# Combination Theorem for Continuous Mappings/Normed Division Ring/Multiple Rule

## Theorem

Let $\struct{S, \tau_{_S}}$ be a topological space.

Let $\struct{R, +, *, \norm{\,\cdot\,}}$ be a normed division ring.

Let $\tau_{_R}$ be the topology induced by the norm $\norm{\,\cdot\,}$.

Let $\lambda \in R$.

Let $f: \struct{S, \tau_{_S}} \to \struct{R, \tau_{_R}}$ be a continuous mappings.
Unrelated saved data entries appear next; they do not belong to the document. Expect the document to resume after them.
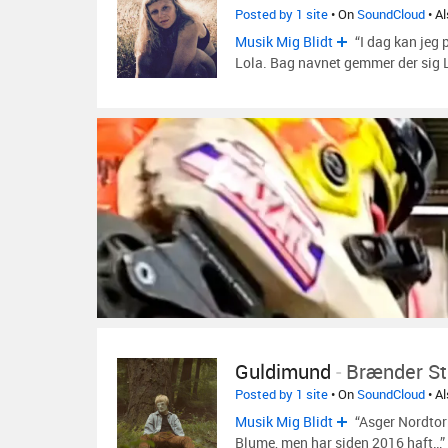
Posted by 1 site
• On
SoundCloud
• A
Musik Mig Blidt
“I dag kan jeg 
Lola. Bag navnet gemmer der sig
Guldimund
-
Brænder St
Posted by 1 site
• On
SoundCloud
• A
Musik Mig Blidt
“Asger Nordtor
Blume, men har siden 2016 haft…”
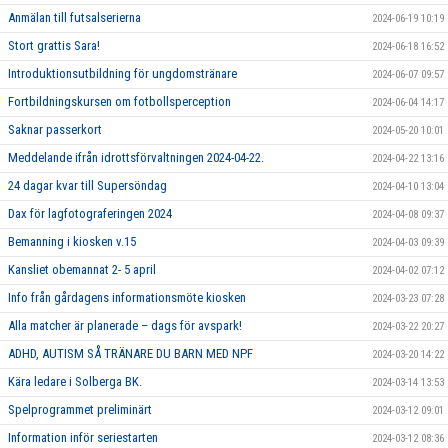
Anmälan till futsalserierna
2024-06-19 10:19
Stort grattis Sara!
2024-06-18 16:52
Introduktionsutbildning för ungdomstränare
2024-06-07 09:57
Fortbildningskursen om fotbollsperception
2024-06-04 14:17
Saknar passerkort
2024-05-20 10:01
Meddelande ifrån idrottsförvaltningen 2024-04-22.
2024-04-22 13:16
24 dagar kvar till Supersöndag
2024-04-10 13:04
Dax för lagfotograferingen 2024
2024-04-08 09:37
Bemanning i kiosken v.15
2024-04-03 09:39
Kansliet obemannat 2- 5 april
2024-04-02 07:12
Info från gårdagens informationsmöte kiosken
2024-03-23 07:28
Alla matcher är planerade – dags för avspark!
2024-03-22 20:27
ADHD, AUTISM SÅ TRÄNARE DU BARN MED NPF
2024-03-20 14:22
Kära ledare i Solberga BK.
2024-03-14 13:53
Spelprogrammet preliminärt
2024-03-12 09:01
Information inför seriestarten
2024-03-12 08:36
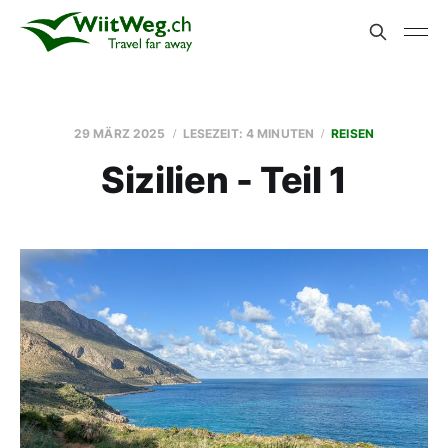
29 MÄRZ 2025
LESEZEIT: 4 MINUTEN
REISEN
Sizilien - Teil 1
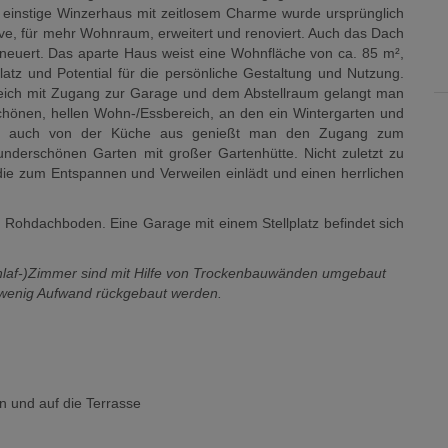
einstige Winzerhaus mit zeitlosem Charme wurde ursprünglich
ve, für mehr Wohnraum, erweitert und renoviert. Auch das Dach
rneuert. Das aparte Haus weist eine Wohnfläche von ca. 85 m²,
Platz und Potential für die persönliche Gestaltung und Nutzung.
ich mit Zugang zur Garage und dem Abstellraum gelangt man
hönen, hellen Wohn-/Essbereich, an den ein Wintergarten und
als auch von der Küche aus genießt man den Zugang zum
 wunderschönen Garten mit großer Gartenhütte. Nicht zuletzt zu
ie zum Entspannen und Verweilen einlädt und einen herrlichen
 Rohdachboden. Eine Garage mit einem Stellplatz befindet sich
hlaf-)Zimmer sind mit Hilfe von Trockenbauwänden umgebaut
 wenig Aufwand rückgebaut werden.
n und auf die Terrasse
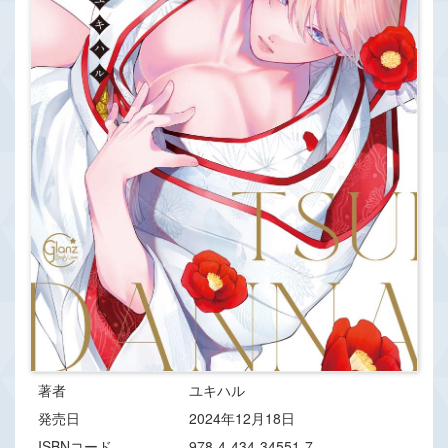
著者
ユキハル
発売日
2024年12月18日
ISBNコード
978-4-434-34551-7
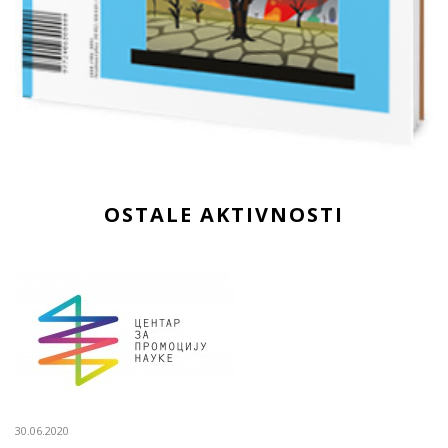
OSTALE AKTIVNOSTI
30.06.2020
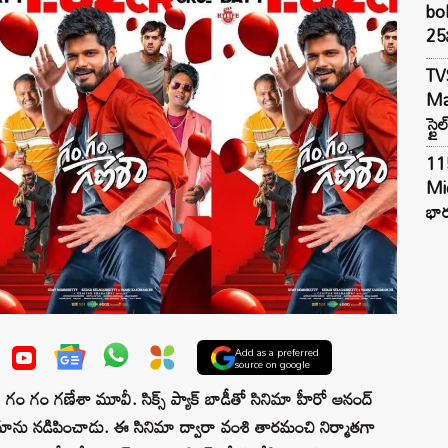
bol
25న
TV
Mar
స్టై
11
Mi
భార
Add as a preferred
source on google
 గం గం గణేశా మూవీ. సిక్స్ ప్యాక్ బాడీతో సినిమా హీరో ఆనంద్
ను నడిపించాడు. ఈ సినిమా ద్వారా వంశి తారమంచి నిర్మాతగా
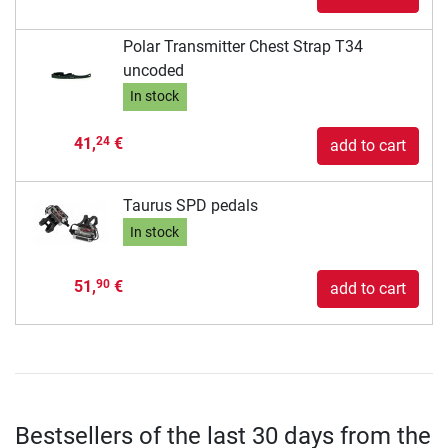
Polar Transmitter Chest Strap T34
uncoded
In stock
41,
€
24
add to cart
Taurus SPD pedals
In stock
51,
€
90
add to cart
Bestsellers of the last 30 days from the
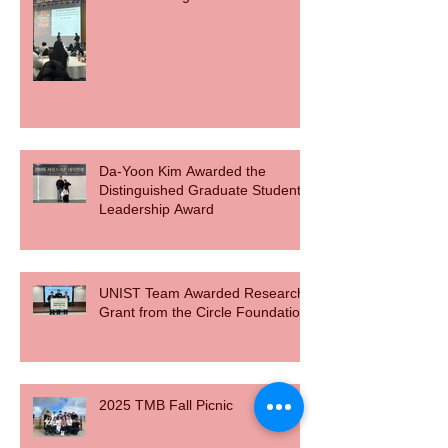
Da-Yoon Kim Awarded the
Distinguished Graduate Student
Leadership Award
UNIST Team Awarded Research
Grant from the Circle Foundation
2025 TMB Fall Picnic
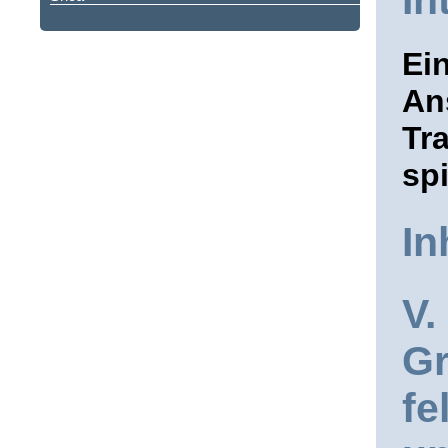
In
Ei
An
Tr
sp
In
V.
Gr
fe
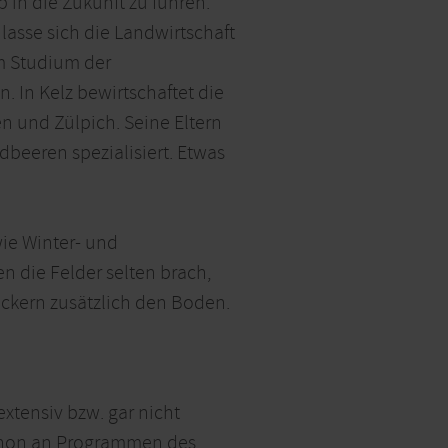
b in die Zukunft zu führen.
 lasse sich die Landwirtschaft
em Studium der
 In Kelz bewirtschaftet die
n und Zülpich. Seine Eltern
dbeeren spezialisiert. Etwas
wie Winter- und
n die Felder selten brach,
ockern zusätzlich den Boden.
xtensiv bzw. gar nicht
 schon an Programmen des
Let $\lambda * f : S \to R$ be the mapping defined by:

$\forall x \in S: \map {\paren{\lambda * f}} x = \lambda * \map f x$

Let $f * \lambda : S \to R$ be the mapping defined by:

$\forall x \in S: \map {\paren{f * \lambda }} x = \map f x * \lambda$

Then:

$\lambda * f : \struct{S, \tau_{_S}} \to \struct{R, \tau_{_R}}$ is continuous.
$f * \lambda : \struct{S, \tau_{_S}} \to \struct{R, \tau_{_R}}$ is continuous.

## Proof

From Corollary to Normed Division Ring Operations are Continuous, $\struct{R, +, *, \tau_{_R}}$ is a topological division ring.

From Multiple Rule for Continuous Mappings to Topological Division Ring, $\lambda * f, f * \lambda : \struct{S, \tau_{_S}} \to \struct{R, \tau_{_R}}$ are continuous mappings.

$\blacksquare$